Skip Navigation
632 comments
  • Calling Linux's version of DVR a "viable video editor" is rich given that a. It doesn't work on most distros (it's designed for Rocky Linux. It throws a fit on any other distro. You need to jerry-rig it), requiring a whole thang to get it to play nice; and that b. It doesn't support any of the video formats and codecs people actually want to use, for seemingly no reason, since the Windows version supports those formats just fine.

    KDENLiVe is like, fine for a simple project, but you quickly start hitting your head on its limitations. Plus its UI sucks just in general.

    Video editing is the reason I keep a small Windows install, because sometimes I need to do video stuff for work and -- Sorry. No.
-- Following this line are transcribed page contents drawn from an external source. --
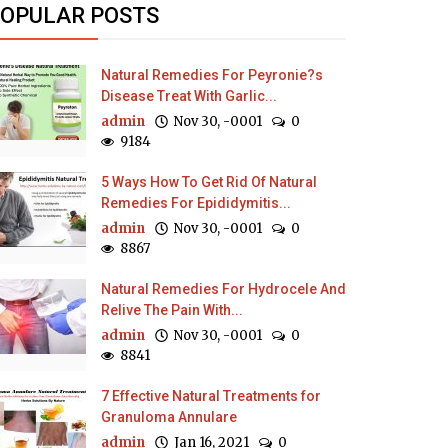
OPULAR POSTS
Natural Remedies For Peyronie?s
Disease Treat With Garlic...
admin
Nov 30, -0001
0
9184
5 Ways How To Get Rid Of Natural
Remedies For Epididymitis...
admin
Nov 30, -0001
0
8867
Natural Remedies For Hydrocele And
Relive The Pain With...
admin
Nov 30, -0001
0
8841
7 Effective Natural Treatments for
Granuloma Annulare
admin
Jan 16, 2021
0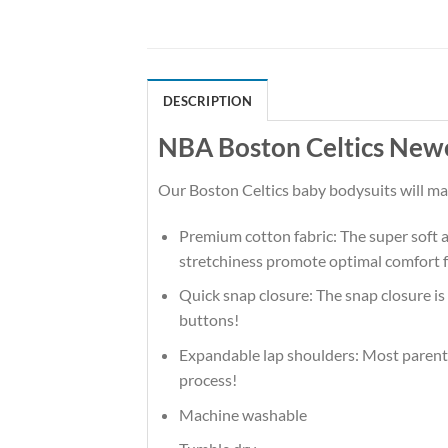
DESCRIPTION
NBA Boston Celtics Newe
Our Boston Celtics baby bodysuits will make
Premium cotton fabric: The super soft an
stretchiness promote optimal comfort f
Quick snap closure: The snap closure is
buttons!
Expandable lap shoulders: Most parents 
process!
Machine washable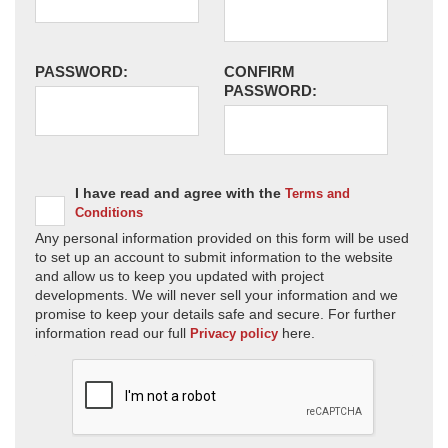
PASSWORD:
CONFIRM
PASSWORD:
I have read and agree with the
Terms and
Conditions
Any personal information provided on this form will be used
to set up an account to submit information to the website
and allow us to keep you updated with project
developments. We will never sell your information and we
promise to keep your details safe and secure. For further
information read our full
here.
Privacy policy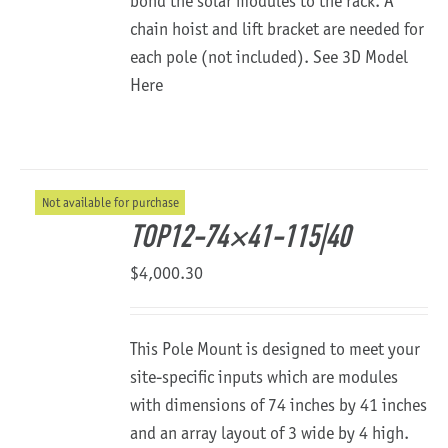
bond the solar modules to the rack. A
chain hoist and lift bracket are needed for
each pole (not included).
See 3D Model
Here
Not available for purchase
TOP12-74×41-115|40
$
4,000.30
This Pole Mount is designed to meet your
site-specific inputs which are modules
with dimensions of 74 inches by 41 inches
and an array layout of 3 wide by 4 high.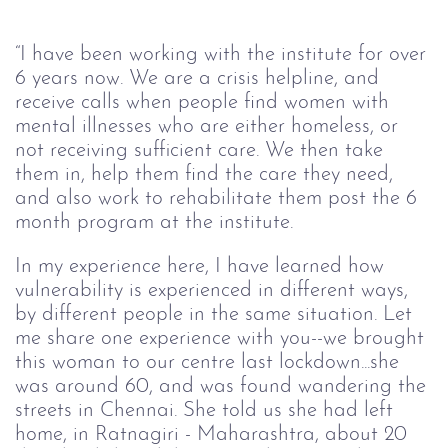
“I have been working with the institute for over 
6 years now. We are a crisis helpline, and 
receive calls when people find women with 
mental illnesses who are either homeless, or 
not receiving sufficient care. We then take 
them in, help them find the care they need, 
and also work to rehabilitate them post the 6 
month program at the institute.
In my experience here, I have learned how 
vulnerability is experienced in different ways, 
by different people in the same situation. Let 
me share one experience with you--we brought 
this woman to our centre last lockdown...she 
was around 60, and was found wandering the 
streets in Chennai. She told us she had left 
home, in Ratnagiri - Maharashtra, about 20 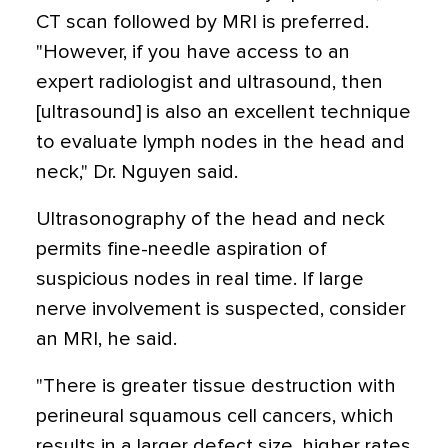
CT scan followed by MRI is preferred.
"However, if you have access to an
expert radiologist and ultrasound, then
[ultrasound] is also an excellent technique
to evaluate lymph nodes in the head and
neck," Dr. Nguyen said.
Ultrasonography of the head and neck
permits fine-needle aspiration of
suspicious nodes in real time. If large
nerve involvement is suspected, consider
an MRI, he said.
"There is greater tissue destruction with
perineural squamous cell cancers, which
results in a larger defect size, higher rates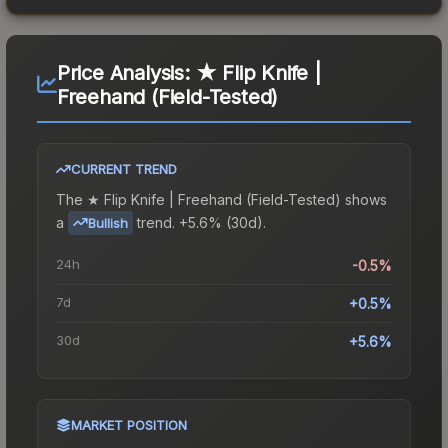
Price Analysis:
★ Flip Knife |
Freehand (Field-Tested)
CURRENT TREND
The
★ Flip Knife | Freehand (Field-Tested)
shows
a
trend.
+5.6% (30d).
Bullish
24h
-0.5%
7d
+0.5%
30d
+5.6%
MARKET POSITION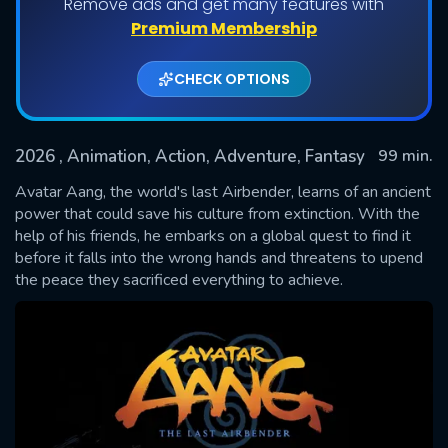
Remove ads and get many features with
Premium Membership
CHECK OPTIONS
2026
, Animation, Action, Adventure, Fantasy
99 min.
Avatar Aang, the world's last Airbender, learns of an ancient
power that could save his culture from extinction. With the
help of his friends, he embarks on a global quest to find it
SUBMIT
before it falls into the wrong hands and threatens to upend
the peace they sacrificed everything to achieve.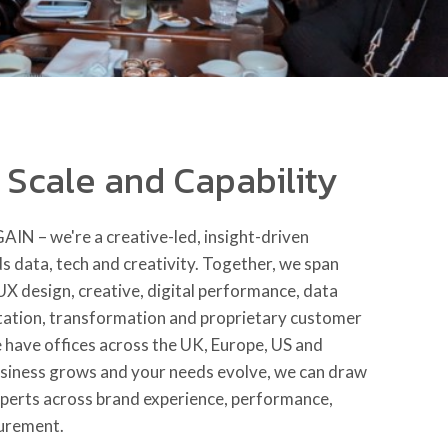
n Scale and Capability
 GAIN
– we're a creative-led, insight-driven
 data, tech and creativity. Together, we span
 UX design, creative, digital performance, data
tation, transformation and proprietary customer
 have offices across the UK, Europe, US and
siness grows and your needs evolve, we can draw
xperts across brand experience, performance,
urement.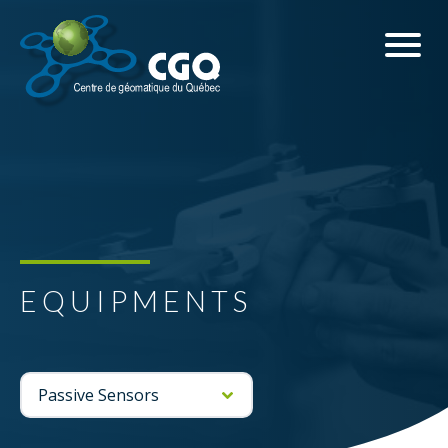
EQUIPMENTS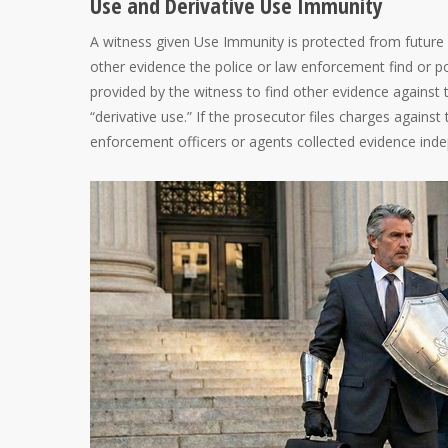
Use and Derivative Use Immunity
A witness given Use Immunity is protected from future
other evidence the police or law enforcement find or p
provided by the witness to find other evidence against 
“derivative use.” If the prosecutor files charges again
enforcement officers or agents collected evidence ind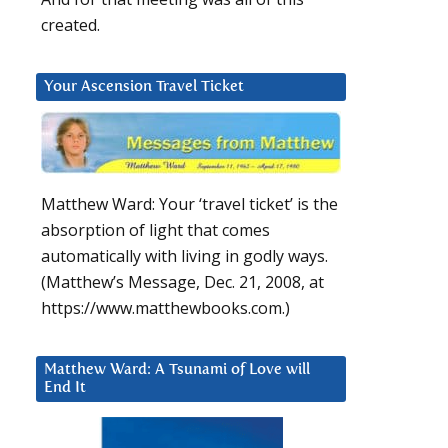
created.
Your Ascension Travel Ticket
Matthew Ward: Your ‘travel ticket’ is the
absorption of light that comes
automatically with living in godly ways.
(Matthew’s Message, Dec. 21, 2008, at
https://www.matthewbooks.com.)
Matthew Ward: A Tsunami of Love will
End It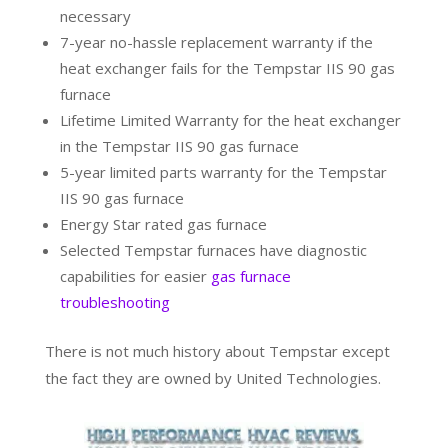
necessary
7-year no-hassle replacement warranty if the
heat exchanger fails for the Tempstar IIS 90 gas
furnace
Lifetime Limited Warranty for the heat exchanger
in the Tempstar IIS 90 gas furnace
5-year limited parts warranty for the Tempstar
IIS 90 gas furnace
Energy Star rated gas furnace
Selected Tempstar furnaces have diagnostic
capabilities for easier
gas furnace
troubleshooting
There is not much history about Tempstar except
the fact they are owned by United Technologies.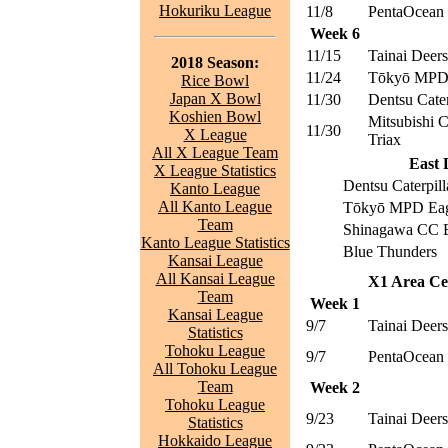
Hokuriku League
11/8
PentaOcean 
Week 6
11/15
Tainai Deers
2018 Season:
11/24
Tōkyō MPD 
Rice Bowl
Japan X Bowl
11/30
Dentsu Cater
Koshien Bowl
Mitsubishi 
11/30
X League
Triax
All X League Team
East 
X League Statistics
Dentsu Caterpill
Kanto League
All Kanto League
Tōkyō MPD Eag
Team
Shinagawa CC B
Kanto League Statistics
Blue Thunders
Kansai League
All Kansai League
X1 Area Cen
Team
Week 1
Kansai League
9/7
Tainai Deers
Statistics
Tohoku League
9/7
PentaOcean 
All Tohoku League
Team
Week 2
Tohoku League
9/23
Tainai Deers
Statistics
Hokkaido League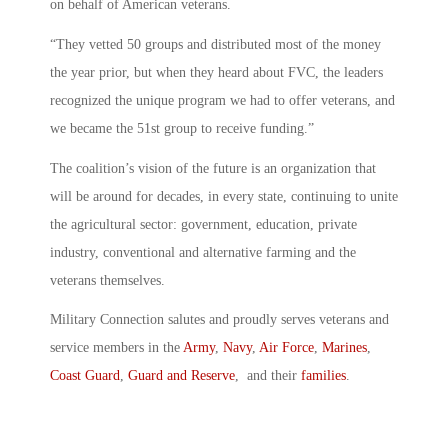
on behalf of American veterans.
“They vetted 50 groups and distributed most of the money
the year prior, but when they heard about FVC, the leaders
recognized the unique program we had to offer veterans, and
we became the 51st group to receive funding.”
The coalition’s vision of the future is an organization that
will be around for decades, in every state, continuing to unite
the agricultural sector: government, education, private
industry, conventional and alternative farming and the
veterans themselves.
Military Connection salutes and proudly serves veterans and
service members in the
Army
,
Navy
,
Air Force
,
Marines
,
Coast Guard
,
Guard and Reserve
, and their
families
.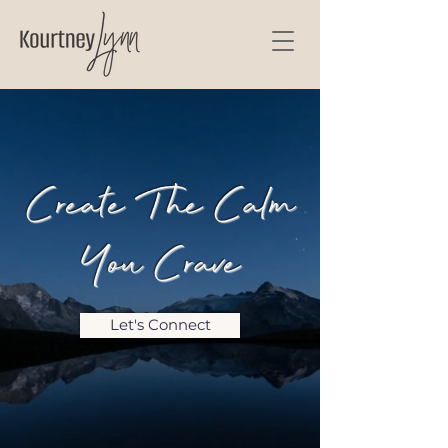
Create The Calm
You Crave
Let's Connect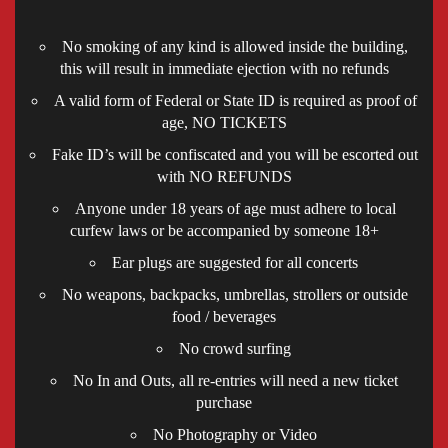
No smoking of any kind is allowed inside the building,
this will result in immediate ejection with no refunds
A valid form of Federal or State ID is required as proof of
age, NO TICKETS
Fake ID’s will be confiscated and you will be escorted out
with NO REFUNDS
Anyone under 18 years of age must adhere to local
curfew laws or be accompanied by someone 18+
Ear plugs are suggested for all concerts
No weapons, backpacks, umbrellas, strollers or outside
food / beverages
No crowd surfing
No In and Outs, all re-entries will need a new ticket
purchase
No Photography or Video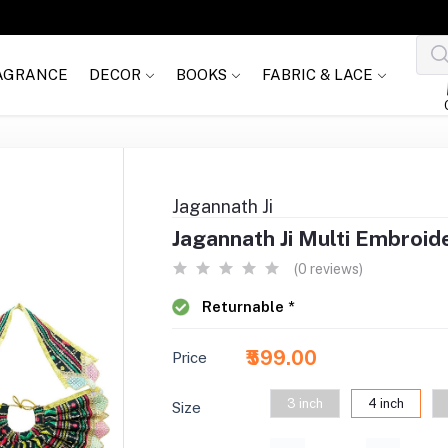
AGRANCE
DECOR
BOOKS
FABRIC & LACE
Jagannath Ji
Jagannath Ji Multi Embroid
(0 reviews)
Returnable *
₹599.00
Price
3 inch
4 inch
Size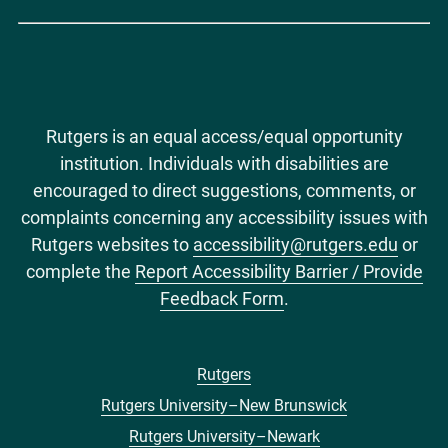
Rutgers is an equal access/equal opportunity
institution. Individuals with disabilities are
encouraged to direct suggestions, comments, or
complaints concerning any accessibility issues with
Rutgers websites to
accessibility@rutgers.edu
or
complete the
Report Accessibility Barrier / Provide
Feedback Form
.
Rutgers
Footer
Rutgers University–New Brunswick
menu
Rutgers University–Newark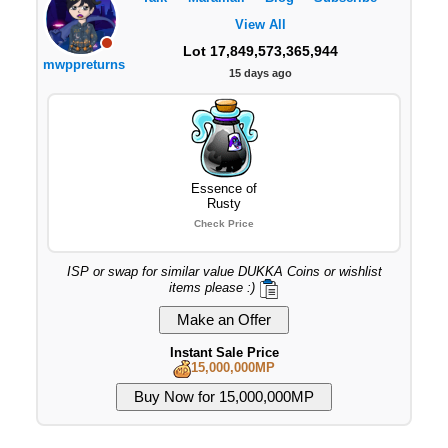
View All
Lot 17,849,573,365,944
mwppreturns
15 days ago
Essence of
Rusty
Check Price
ISP or swap for similar value DUKKA Coins or wishlist
items please :)
Instant Sale Price
15,000,000MP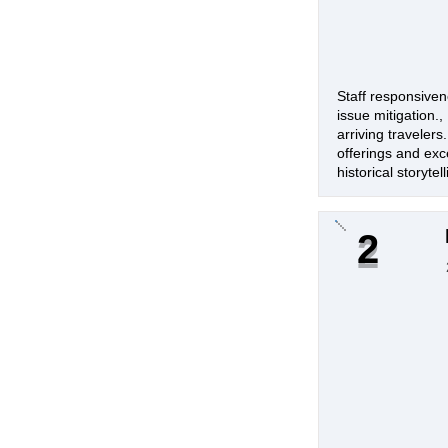
Staff responsiven
issue mitigation.
arriving travelers
offerings and exc
historical storyte
2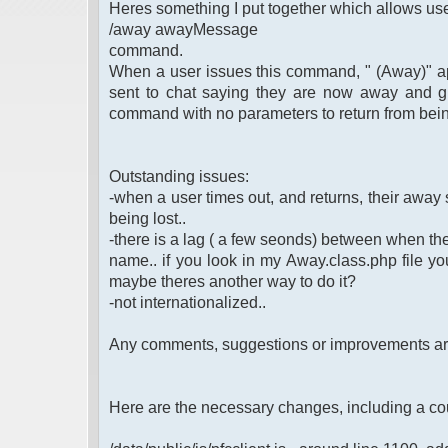
Heres something I put together which allows use
/away awayMessage
command.
When a user issues this command, " (Away)" app
sent to chat saying they are now away and g
command with no parameters to return from bei
Outstanding issues:
-when a user times out, and returns, their away st
being lost..
-there is a lag ( a few seonds) between when th
name.. if you look in my Away.class.php file you 
maybe theres another way to do it?
-not internationalized..
Any comments, suggestions or improvements a
Here are the necessary changes, including a co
No Linux video editor even compares to the likes of Premiere and Vegas. They're still barely above Windows Movie Maker.

    GIMP is a perfectly serviceable image editor, and yes, GIMP 3 is a major improvement -- But it's kinda missing a lot of things Photoshop users take for granted, and its UI and hotkeys are very idiosyncratic, which makes migrating very hard (... I sorta have the opposite problem though. I learned image editing on GIMP and all my muscle memory is GIMP oriented, so even when I'm on my 'time to work' windows install, I only really open PS if I desperately need one of its exclusive functions)

  • windows took away moving the task bar. I like it on the left. now I have 3. 2 on top and 1 on the left. xfce on ubuntu. some assembly required

  • The thing that's fucking me up in the last month since I switched is the fact that when I press Windows Key + P to switch Displays to just my second monitor (when I want to use my consoles), switching it back causes KDE to count the monitors as separated for some reason. Like they are virtually spaced apart, so I'm stuck in one monitor instead of being able to use both. It also resets my second monitor to the primary one for some reason. Very strange, never an issue on Windows.

  • Ever since I stopped gaming as much, linux has become infinitely more fitting to me. My main driver is Mint 21.3, it does everything i want it to. Its fun, and a great learning experience. Though obviously you gotta want to learn how to fix things if things go wrong, which they still do, but mostly at the beginning. After installing the right graphics drivers, and fixing touchpad scroll speed, everythings smooth sailing.